On May 8, 2017, the Company and certain of its subsidiaries entered into a Third Amended and Restated Credit Agreement (the “Amended and Restated U.S. Credit Facility”) with Coöperatieve Rabobank U.A., New York Branch (“Rabobank”), as administrative agent and collateral agent, and the other lenders party thereto. Among other things, the Amended and Restated U.S. Credit Facility increased the revolving loan commitment from $700.0 million to $750.0 million and increased the term loan commitment from $500.0 million to $800.0 million. In connection with the Amended and Restated U.S. Credit Facility, the Company borrowed $300.0 million under the term loan commitment and applied the proceeds to repay revolving loan borrowings.
Under the Amended and Restated U.S. Credit Facility, the maturity date of the revolving loan commitment and the term loans was extended from February 10, 2020 to May 6, 2022. Pursuant to the Amended and Restated U.S. Credit Facility, installments of principal on the term loans are required to be made in an amount equal to 1.25% of the original principal amount of the term loans on a quarterly basis prior to the maturity date of the term loans.

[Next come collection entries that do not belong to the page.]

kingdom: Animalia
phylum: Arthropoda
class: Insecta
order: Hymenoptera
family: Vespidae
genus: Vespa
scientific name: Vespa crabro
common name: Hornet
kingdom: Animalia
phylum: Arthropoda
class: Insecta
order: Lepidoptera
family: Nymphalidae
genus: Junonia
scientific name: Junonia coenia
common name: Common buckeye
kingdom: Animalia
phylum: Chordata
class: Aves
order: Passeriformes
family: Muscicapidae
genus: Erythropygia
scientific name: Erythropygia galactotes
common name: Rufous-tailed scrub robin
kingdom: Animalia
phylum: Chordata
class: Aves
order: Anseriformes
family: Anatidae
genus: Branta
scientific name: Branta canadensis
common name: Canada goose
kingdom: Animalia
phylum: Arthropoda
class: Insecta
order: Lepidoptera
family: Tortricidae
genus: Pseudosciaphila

In addition, the minimum consolidated tangible net worth covenant was amended.
All obligations under the Amended and Restated U.S. Credit Facility continue to be unconditionally guaranteed by certain of the Company’s subsidiaries and continue to be secured by a first priority lien on (i) the accounts receivable and inventory of our Company and its non-Mexico subsidiaries, (ii) 100% of the equity interests in our domestic subsidiaries, To-Ricos, Ltd. and To-Ricos Distribution, Ltd., and 65% of the equity interests in our direct foreign subsidiaries and (iii) substantially all of the assets of the Company and the guarantors under the Amended and Restated U.S. Credit Facility.
The foregoing description of the Amended and Restated U.S. Credit Facility and the transactions contemplated by the Amended and Restated U.S. Credit Facility does not purport to be complete and is qualified in its entirety by reference to the text of the Amended and Restated U.S. Credit Facility, which is filed as Exhibit 10.1 hereto and incorporated into this report by reference.
Item 2.03 Creation of a Direct Financial Obligation or an Obligation under an Off-Balance Sheet Arrangement of a Registrant.
The information provided in Item 1.01 of this Current Report on Form 8-K is incorporated by reference into this Item 2.03.
Item 9.01 Financial Statements and Exhibits.
Exhibit
Number
Description
10.1
Third Amended and Restated Credit Agreement dated May 8, 2017 among Pilgrim’s Pride Corporation, the other loan parties thereto, and the lenders party thereto, and Coöperatieve Rabobank U.A., New York Branch, as administrative agent and collateral agent.







SIGNATURE  
Pursuant to the requirements of the Securities Exchange Act of 1934, the registrant has duly caused this report to be signed on its behalf by the undersigned hereunto duly authorized.
 
 
 
PILGRIM’S PRIDE CORPORATION
 
 
 
 
Date:
May 10, 2017
 
/s/ Fabio Sandri
 
 
 
Fabio Sandri
 
 
 
Chief Financial Officer






Exhibit Index
Exhibit
Number
Description
10.1
Third Amended and Restated Credit Agreement dated May 8, 2017 among Pilgrim’s Pride Corporation, the other loan parties thereto, and the lenders party thereto, and Coöperatieve Rabobank U.A., New York Branch, as administrative agent and collateral agent.